The second component is the Azure subscription. Here is where you manage permissions and access to your Azure resources. This portal allows you to look at resources and separate duties within your organization, as well as the place where security happens.

So, when you hear someone talk about Microsoft Azure accounts or Azure subscriptions, it’s really the same thing (just two sides of the same coin). Just remember that every subscription has an account aspect that allows you to see the billing side with its own separate portal.

Advantages of Azure Resource Manager (ARM) Deployment Model

Are you just starting out with Azure and wonder: What is Azure Resource Manager (ARM) Deployment Model? Or what’s the difference between ARM and Classic? Whether you’re just starting out with Azure or have been using it for some time, but you’re still using Classic, I’m here to give you 6 reasons why you should be using ARM.

1.  ARM lets you deploy, manage and monitor all the Azure resources for an application, or a solution, as a group.

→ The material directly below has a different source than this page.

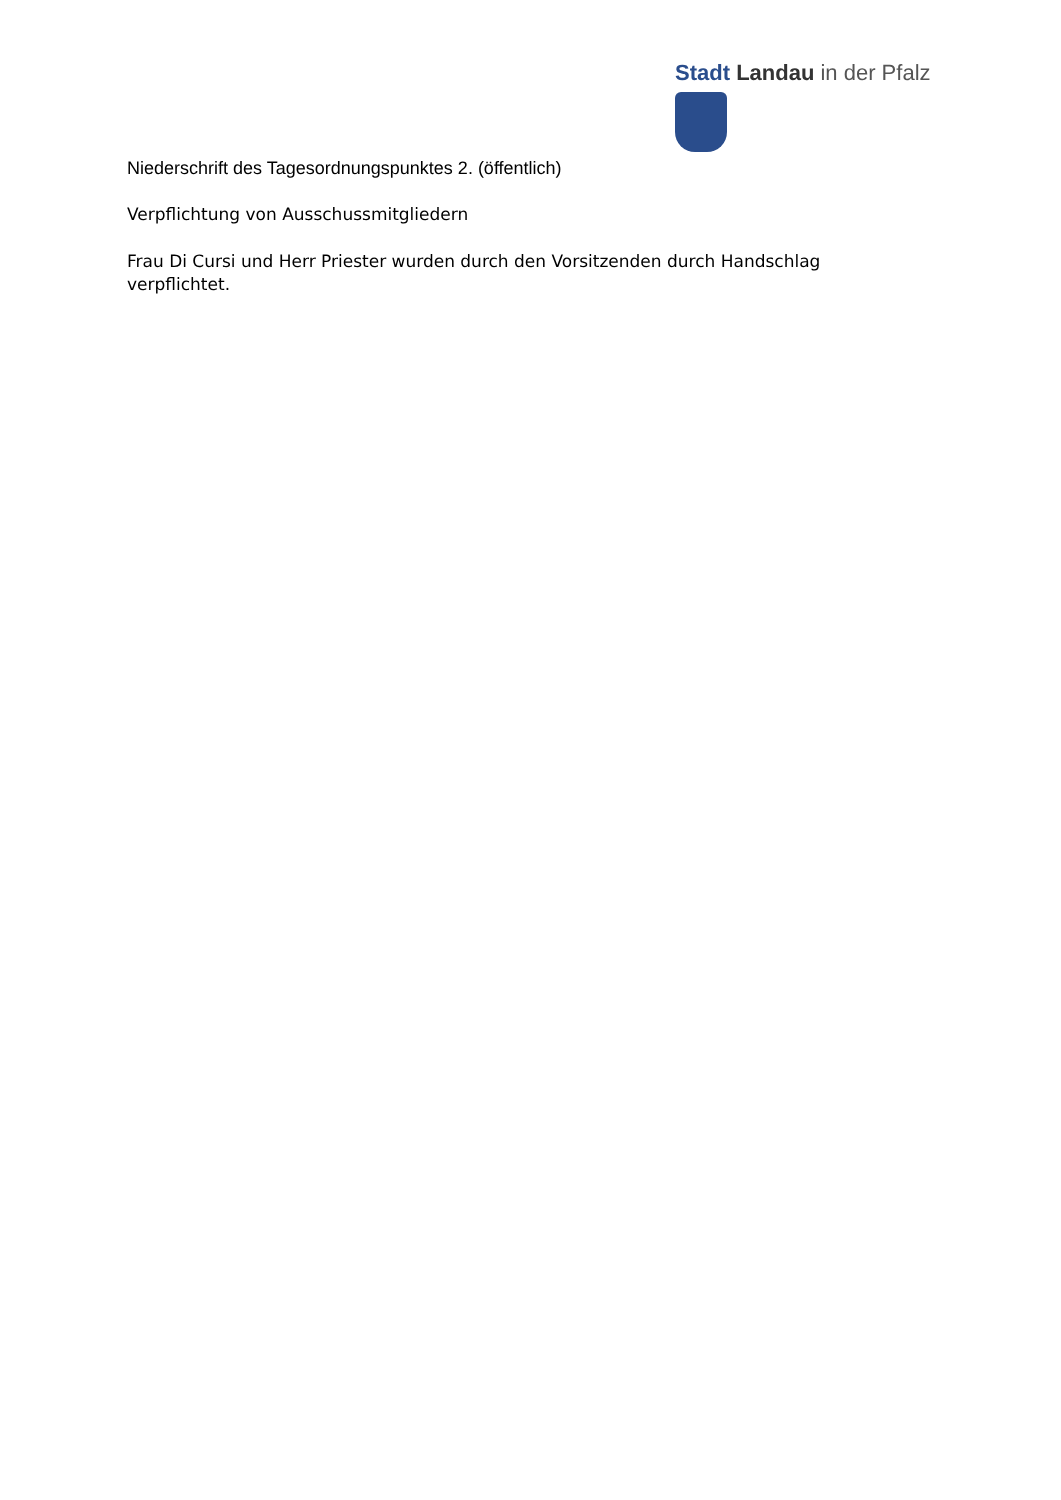Stadt Landau in der Pfalz
Niederschrift des Tagesordnungspunktes 2. (öffentlich)
Verpflichtung von Ausschussmitgliedern
Frau Di Cursi und Herr Priester wurden durch den Vorsitzenden durch Handschlag verpflichtet.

This can include almost every resource within Azure.

2. As you do ARM template deployment, you will be able to deploy as a unit, but not just once. You’ll have the ability to deploy multiple times through the lifecycle of your application, as well as manage that deployment process.

3.  Access control. Access to the resources can be managed as a unit. As you begin to think about separation of duties, compliance or specific rules around that application, you can apply access controls and those rules apply to the entire solution.

4.  Resources can be tagged. This is a great feature when you have a lot of components that you support using Azure (as we do). You’ll need a tag to note that these things are logically grouped together. We tag resources for the reason we are using them or the purpose of billing or just to identify them within the list of resources we are using.

5.  Templates. Why do templates matter? This is one of the most robust features of all the resources. JSON templates can be created to configure your entire pattern. So, if you’re doing a standard roll out, this allows you to create a template, parametrize it and you can deploy your resources as a group.

6.  You can define the dependencies to make sure it’s deployed in the correct order. Keeping this all straight can be one of the hardest things to do. Definitely look at ARM to help with this.

Here’s a bonus 7th reason to use ARM. More than likely, Classic will be going away. No predictions on when or how this will look, but we do know almost every new thing in Azure will be going to ARM first. So, if you’re new to Azure and want to take advantage of the newest technology, use ARM.